We must start thinking outside of the box and organizing to build a sustainable world that meets peoples’ needs. The Party for Socialism and Liberation’s campaign addresses these and other crucial issues that have received little attention from either major party. The ten-point program, posted in the campaign website, lariva2020.org, addresses pressing domestic and international issues. More than a collection of promises that can be jettisoned when major donors complain, it is grounded in years of struggle in communities around the country.
When I first met PSL members in August of 2005 I had no idea that I would be running as Vice Presidential candidate with Gloria La Riva in 2020. That summer I was one of many volunteers leafletting and helping spread the word about a September antiwar demonstration in Washington, D.C. Hurricane Katrina devastated New Orleans that summer, revealing a shocking lack of concern for the lives of poor, predominantly Black residents of the city.
This contempt for human life on display after Katrina, together with the war based on lies, exposed a system that was a threat to people everywhere. Gloria La Riva and other PSL members traveled to Louisiana to draw attention to the governmental neglect and the work done by people who came together to protect the community after Katrina. She recently organized assistance in and around Lake Charles after yet another hurricane.
I immediately liked PSL’s socialist perspective and the way people worked together.

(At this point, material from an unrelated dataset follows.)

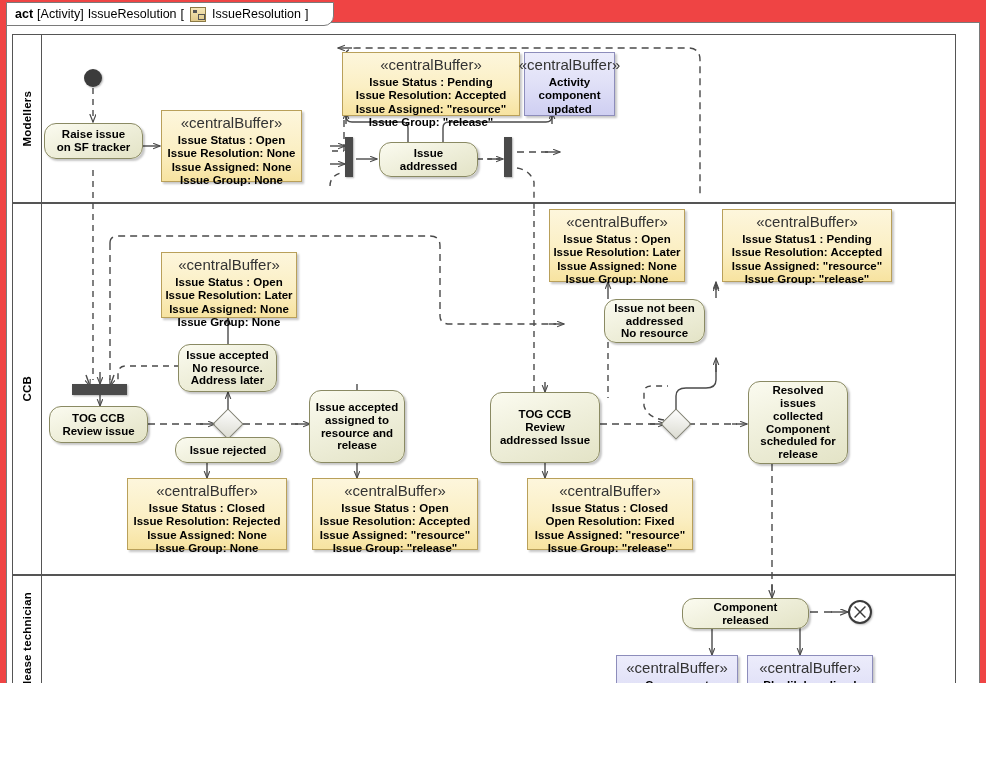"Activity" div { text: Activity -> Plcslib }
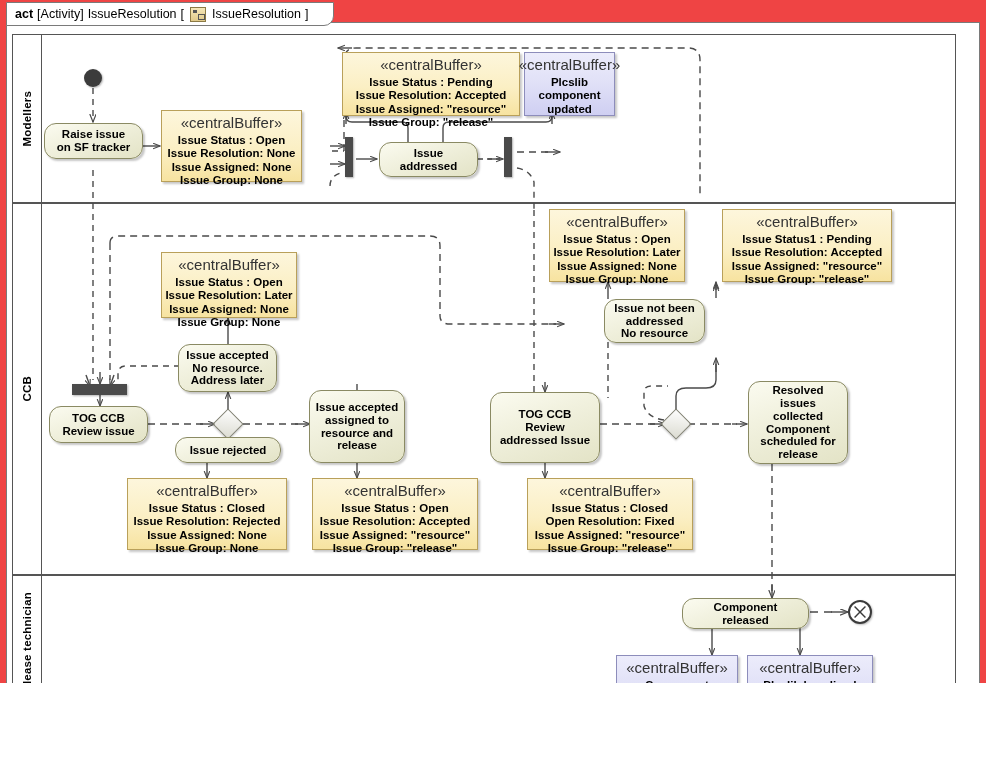"Raise issue" div.node { html: <div> <span>Raise issue on SF tracker</span> </div> -> none }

There was serious commitment, but also joy, a sense of humor, and a refreshing lack of big egos. I continued to volunteer around the office in the weeks following the demonstration and became a member a few months later.
Sometimes it seems the world is always in crisis. My parents met in time of violent upheaval at the Kurukshetra refugee camp after independence and partition. He was a volunteer with the American Friends Service Committee, an organization that received the Nobel Peace Prize along with the British Friends Service Committee in 1947. She, a graduate of Isabella Thoburn College in Lucknow, had applied to serve in the time of crisis. Trained as a social worker, she organized activities for young children in the sprawling camp and taught a Hindi language class that he began to attend. She declined his initial marriage proposal just weeks after they met. “Crazy American,” she’d recount, smiling, lost in thought about those early days. Their friendship grew, and three years later she changed her mind. My sisters and I are forever grateful that she did.
(Top photo, the author with his parents and older sister in Raleigh, North Carolina. c. 1955.)
Sunil Freeman is the vice-presidential candidate of the Party for Socialism and Liberation.